## PROMPT A
In the discussion of console dev kit security below, how did Google deliver the hardware units that eventually became Android TV to developers?
## PROMPT B
Retype the passage of the dev kit security discussion from "In case anyone" up to and including "have those guidelines.".
## PROMPT C
Extend the discussion about console dev kit security below, picking up after its last sentence.

## EXTRACT TO READ

--------------------------------------------------

In case anyone is wondering, this really isn’t that unusual.
For the longest time you couldn’t get most console dev kits without a business address and very strict guidelines on a separate lockable space for the hardware.
I think there’s been some relaxation on that more recently (I know at least with Nintendo there has), but it’s not that odd that a supposedly earth shattering technology have those guidelines.
Yup! I remember getting some console dev kits early on that had a number of restrictions on them, like:
* Devices must be kept in an area with restricted access to those on the NDA; or
* Devices must be kept in a locked office; or
* Device must be chained to the desk; or
* Device must be covered with a cardboard box at all times
Keeping AR glasses in a safe doesn’t seem too outlandish.
Yup, I worked on a hardware project at Google that eventually became Android TV, and when we sent out hardware units they were hand-delivered by Google employees in GPS-tracked, locked Pelican cases. Upon receipt, devs had to keep it in a safe when they weren't working on it, and if I remember correctly, we gave them little decoy cardboard boxes to put over it to hide the case design from passers-by while it wasn't in the safe. Sending out devkits always feels very "briefcase handcuffed to a dude in a suit".

--------------------------------------------------

## DATASET CONTENT
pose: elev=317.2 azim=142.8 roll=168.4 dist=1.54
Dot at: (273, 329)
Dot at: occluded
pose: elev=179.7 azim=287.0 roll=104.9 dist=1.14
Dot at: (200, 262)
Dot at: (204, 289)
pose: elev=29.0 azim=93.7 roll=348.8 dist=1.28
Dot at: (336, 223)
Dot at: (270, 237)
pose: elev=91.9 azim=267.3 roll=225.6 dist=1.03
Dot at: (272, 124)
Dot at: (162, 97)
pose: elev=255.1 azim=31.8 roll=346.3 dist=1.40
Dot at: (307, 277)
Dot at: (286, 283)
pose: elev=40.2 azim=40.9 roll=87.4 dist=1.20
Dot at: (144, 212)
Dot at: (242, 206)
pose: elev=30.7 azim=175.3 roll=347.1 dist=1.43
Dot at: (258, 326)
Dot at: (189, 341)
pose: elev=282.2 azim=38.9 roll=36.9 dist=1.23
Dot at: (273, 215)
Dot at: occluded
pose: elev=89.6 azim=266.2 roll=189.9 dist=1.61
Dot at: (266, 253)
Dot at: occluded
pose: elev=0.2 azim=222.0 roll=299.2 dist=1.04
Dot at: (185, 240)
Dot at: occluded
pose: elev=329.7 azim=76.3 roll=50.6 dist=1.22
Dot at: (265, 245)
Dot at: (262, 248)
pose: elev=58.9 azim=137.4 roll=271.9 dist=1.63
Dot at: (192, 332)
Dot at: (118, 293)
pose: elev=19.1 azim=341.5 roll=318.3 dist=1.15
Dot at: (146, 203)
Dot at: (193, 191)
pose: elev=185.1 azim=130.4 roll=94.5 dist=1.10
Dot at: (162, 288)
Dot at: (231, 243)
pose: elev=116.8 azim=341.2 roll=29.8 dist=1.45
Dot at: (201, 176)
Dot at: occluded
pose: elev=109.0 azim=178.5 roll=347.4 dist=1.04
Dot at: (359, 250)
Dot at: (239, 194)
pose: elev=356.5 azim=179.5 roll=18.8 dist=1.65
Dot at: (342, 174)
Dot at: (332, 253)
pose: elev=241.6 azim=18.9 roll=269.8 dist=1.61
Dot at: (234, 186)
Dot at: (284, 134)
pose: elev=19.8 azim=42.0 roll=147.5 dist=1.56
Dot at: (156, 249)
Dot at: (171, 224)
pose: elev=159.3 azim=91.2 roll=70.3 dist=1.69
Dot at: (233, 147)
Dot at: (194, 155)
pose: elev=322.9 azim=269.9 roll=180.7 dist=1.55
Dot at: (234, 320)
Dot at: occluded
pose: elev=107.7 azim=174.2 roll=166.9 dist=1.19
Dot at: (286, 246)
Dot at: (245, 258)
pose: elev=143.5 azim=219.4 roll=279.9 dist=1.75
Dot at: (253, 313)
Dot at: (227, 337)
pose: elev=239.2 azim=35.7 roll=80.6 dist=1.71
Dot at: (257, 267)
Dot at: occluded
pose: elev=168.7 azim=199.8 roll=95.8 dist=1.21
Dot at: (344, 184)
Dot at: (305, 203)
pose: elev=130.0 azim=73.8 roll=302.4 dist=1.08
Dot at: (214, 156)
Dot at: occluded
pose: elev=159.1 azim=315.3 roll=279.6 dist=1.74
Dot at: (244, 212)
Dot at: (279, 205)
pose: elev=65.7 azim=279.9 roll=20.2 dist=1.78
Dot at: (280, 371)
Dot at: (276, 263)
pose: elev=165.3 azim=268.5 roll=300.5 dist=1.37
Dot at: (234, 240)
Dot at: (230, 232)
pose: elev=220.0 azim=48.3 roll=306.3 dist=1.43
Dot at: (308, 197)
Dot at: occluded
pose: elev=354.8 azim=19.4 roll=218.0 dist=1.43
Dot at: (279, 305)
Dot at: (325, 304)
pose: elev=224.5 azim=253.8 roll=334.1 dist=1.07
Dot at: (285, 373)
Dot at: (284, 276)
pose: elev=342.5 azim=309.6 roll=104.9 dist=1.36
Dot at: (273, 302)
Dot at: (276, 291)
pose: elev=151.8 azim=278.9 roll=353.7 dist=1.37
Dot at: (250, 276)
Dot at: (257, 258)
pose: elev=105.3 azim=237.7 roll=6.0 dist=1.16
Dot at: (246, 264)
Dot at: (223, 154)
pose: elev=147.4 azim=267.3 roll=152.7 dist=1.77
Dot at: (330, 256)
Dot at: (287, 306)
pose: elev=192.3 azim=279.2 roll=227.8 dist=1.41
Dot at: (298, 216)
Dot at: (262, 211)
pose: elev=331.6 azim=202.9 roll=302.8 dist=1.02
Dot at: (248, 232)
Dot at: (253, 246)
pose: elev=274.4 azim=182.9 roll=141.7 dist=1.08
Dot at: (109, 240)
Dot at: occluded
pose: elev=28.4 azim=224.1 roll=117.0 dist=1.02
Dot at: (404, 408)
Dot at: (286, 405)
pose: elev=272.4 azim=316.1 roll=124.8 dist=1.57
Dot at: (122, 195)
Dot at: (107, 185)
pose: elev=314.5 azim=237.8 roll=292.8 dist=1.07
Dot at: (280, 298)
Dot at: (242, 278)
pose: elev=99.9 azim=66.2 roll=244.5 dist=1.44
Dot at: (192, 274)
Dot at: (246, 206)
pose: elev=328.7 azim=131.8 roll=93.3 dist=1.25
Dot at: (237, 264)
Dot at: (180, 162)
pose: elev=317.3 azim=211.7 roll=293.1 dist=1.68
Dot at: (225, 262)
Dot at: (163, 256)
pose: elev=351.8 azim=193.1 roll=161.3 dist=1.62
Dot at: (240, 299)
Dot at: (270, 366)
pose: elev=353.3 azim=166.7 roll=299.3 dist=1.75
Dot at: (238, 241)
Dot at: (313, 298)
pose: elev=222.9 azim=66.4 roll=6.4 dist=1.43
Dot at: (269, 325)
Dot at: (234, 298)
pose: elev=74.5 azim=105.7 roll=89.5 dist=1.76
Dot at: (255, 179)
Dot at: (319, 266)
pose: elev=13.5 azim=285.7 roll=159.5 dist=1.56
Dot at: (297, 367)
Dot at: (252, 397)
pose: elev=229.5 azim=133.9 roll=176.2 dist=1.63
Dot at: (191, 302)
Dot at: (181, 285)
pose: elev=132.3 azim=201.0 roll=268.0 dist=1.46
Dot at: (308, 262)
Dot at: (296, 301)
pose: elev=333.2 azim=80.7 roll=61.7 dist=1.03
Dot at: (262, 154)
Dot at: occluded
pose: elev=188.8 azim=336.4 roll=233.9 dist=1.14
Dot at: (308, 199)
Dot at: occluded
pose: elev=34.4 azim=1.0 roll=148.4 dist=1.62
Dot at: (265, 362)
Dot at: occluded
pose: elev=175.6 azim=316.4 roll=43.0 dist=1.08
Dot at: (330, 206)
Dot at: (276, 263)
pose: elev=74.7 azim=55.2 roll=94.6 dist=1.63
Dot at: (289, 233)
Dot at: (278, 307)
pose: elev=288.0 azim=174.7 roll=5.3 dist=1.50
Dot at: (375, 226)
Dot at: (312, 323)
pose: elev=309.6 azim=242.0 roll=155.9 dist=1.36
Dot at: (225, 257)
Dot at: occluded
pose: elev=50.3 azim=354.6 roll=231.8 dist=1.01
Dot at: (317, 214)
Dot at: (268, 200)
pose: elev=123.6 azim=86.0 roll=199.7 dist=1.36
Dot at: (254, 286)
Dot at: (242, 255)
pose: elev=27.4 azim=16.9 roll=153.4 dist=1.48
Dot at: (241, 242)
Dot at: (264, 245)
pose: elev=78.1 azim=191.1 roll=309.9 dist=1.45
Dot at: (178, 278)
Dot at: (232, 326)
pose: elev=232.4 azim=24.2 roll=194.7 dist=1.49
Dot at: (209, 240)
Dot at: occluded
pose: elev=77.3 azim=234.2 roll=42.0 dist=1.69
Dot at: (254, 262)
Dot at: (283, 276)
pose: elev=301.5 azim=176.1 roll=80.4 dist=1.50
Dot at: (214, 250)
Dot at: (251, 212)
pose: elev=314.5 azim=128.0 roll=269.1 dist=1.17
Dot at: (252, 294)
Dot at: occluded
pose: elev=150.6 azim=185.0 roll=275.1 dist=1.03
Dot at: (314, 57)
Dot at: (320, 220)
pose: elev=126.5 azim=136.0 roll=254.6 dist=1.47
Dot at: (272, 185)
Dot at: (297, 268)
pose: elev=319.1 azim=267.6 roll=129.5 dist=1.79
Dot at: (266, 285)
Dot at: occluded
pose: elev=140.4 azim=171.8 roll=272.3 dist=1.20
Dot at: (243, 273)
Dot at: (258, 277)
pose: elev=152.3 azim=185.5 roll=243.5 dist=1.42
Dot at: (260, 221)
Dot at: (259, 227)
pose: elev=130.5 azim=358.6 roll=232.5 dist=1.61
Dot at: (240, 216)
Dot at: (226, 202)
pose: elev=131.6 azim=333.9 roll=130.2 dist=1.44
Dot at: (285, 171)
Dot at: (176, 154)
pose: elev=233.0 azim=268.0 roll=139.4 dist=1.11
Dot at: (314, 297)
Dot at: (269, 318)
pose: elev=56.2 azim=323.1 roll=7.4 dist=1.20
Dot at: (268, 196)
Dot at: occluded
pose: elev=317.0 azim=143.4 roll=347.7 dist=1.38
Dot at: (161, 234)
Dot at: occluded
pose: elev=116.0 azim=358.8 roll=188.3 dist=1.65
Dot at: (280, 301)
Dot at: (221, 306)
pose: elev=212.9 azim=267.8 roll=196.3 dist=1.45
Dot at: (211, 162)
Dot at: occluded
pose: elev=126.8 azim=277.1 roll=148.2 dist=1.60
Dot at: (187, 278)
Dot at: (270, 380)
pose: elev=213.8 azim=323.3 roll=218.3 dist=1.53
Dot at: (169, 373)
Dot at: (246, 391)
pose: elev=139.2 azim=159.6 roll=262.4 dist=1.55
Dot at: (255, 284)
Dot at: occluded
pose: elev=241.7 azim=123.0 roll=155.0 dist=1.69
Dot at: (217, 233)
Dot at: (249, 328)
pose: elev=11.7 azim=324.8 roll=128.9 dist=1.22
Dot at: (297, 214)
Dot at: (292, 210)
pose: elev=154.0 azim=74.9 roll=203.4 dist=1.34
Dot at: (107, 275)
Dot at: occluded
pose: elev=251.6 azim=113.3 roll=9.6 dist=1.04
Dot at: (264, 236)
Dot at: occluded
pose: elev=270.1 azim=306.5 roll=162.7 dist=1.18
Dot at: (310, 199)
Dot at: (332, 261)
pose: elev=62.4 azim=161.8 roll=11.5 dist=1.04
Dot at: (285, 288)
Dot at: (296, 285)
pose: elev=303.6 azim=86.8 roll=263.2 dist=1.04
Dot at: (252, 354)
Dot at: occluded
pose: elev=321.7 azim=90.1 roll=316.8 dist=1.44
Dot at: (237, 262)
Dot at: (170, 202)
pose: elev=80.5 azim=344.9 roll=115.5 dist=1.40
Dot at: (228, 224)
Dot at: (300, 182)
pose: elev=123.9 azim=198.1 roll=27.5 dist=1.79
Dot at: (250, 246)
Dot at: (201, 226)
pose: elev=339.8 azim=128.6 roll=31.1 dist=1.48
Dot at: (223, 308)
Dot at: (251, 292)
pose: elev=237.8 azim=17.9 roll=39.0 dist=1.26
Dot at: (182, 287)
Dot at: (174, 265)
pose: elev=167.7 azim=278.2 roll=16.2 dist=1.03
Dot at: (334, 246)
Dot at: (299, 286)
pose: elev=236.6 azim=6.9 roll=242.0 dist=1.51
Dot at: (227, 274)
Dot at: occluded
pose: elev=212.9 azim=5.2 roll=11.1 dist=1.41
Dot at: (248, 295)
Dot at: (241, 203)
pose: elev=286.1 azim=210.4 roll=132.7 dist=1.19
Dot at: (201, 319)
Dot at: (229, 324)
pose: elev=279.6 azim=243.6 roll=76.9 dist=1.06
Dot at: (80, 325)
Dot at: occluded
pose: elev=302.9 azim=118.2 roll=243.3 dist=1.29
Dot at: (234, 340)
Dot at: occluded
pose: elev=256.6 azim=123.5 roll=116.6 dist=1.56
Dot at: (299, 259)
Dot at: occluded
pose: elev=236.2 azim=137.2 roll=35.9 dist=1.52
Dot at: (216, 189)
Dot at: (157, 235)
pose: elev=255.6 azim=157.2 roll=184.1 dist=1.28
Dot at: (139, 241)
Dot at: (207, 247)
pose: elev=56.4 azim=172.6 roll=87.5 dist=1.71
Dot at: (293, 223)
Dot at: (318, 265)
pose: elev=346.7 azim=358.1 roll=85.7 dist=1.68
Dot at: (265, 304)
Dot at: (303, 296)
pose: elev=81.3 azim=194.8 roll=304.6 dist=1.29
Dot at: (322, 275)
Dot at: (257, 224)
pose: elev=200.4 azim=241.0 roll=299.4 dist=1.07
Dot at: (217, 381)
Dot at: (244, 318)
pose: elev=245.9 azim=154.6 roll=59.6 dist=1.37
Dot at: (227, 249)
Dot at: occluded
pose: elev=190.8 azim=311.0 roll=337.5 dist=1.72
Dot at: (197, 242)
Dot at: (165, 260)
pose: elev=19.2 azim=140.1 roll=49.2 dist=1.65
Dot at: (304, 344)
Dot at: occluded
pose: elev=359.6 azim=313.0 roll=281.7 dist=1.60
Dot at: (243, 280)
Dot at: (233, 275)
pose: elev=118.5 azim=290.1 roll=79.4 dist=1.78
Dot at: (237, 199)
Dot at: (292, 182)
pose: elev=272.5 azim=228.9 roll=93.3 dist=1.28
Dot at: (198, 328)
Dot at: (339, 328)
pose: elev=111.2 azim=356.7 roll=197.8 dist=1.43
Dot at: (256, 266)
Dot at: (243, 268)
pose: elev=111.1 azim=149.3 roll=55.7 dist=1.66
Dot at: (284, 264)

--------------------------------------------------

## RESULT A
Google employees hand-delivered them in GPS-tracked, locked Pelican cases.

## RESULT B
In case anyone is wondering, this really isn’t that unusual.
For the longest time you couldn’t get most console dev kits without a business address and very strict guidelines on a separate lockable space for the hardware.
I think there’s been some relaxation on that more recently (I know at least with Nintendo there has), but it’s not that odd that a supposedly earth shattering technology have those guidelines.

## RESULT C
I work in this industry, and every early devkit device we've received from the manufacturer has come with these kinds of constraints for us. I would have been much more shocked if Magic Leap didn't require these kinds of things of its early devkit recipients. And I'm a big ML skeptic.
There were significant restrictions and weird PR "no go" topics with the Hololens as it was being developed. For a long time they didn't even allow photography of the physical hololens (as it was still in flux).
Why can't it be a legitimate concern, where they want to maximize the amount of development time before their competitors get their hands on them and start reverse engineering? This isn't a lightly modified PC meant to run games, this is whole new tech that could spawn a potentially huge new market if it turns out to be good. There's a lot at stake.
We have this amazing pin-drop blood testing device. But no releasing papers for peer review is too risky. It's too revolutionary! No, don't ask us how it works, we don't even reveal it to family it's that amazing.
Theranos was able to fool people by not allowing their system into 3rd party hands and doing all of the tests behind closed doors, mostly using 3rd party existing industry machines.
I don't see how that analogy applies here when the entire device is being given to actual companies and with restrictions merely because Magic Leap wants to control the full PR experience when the product launches.
That PR will come out in some fashion in the near future, and it won't require a whistleblower within the company to leak it and risk losing their jobs.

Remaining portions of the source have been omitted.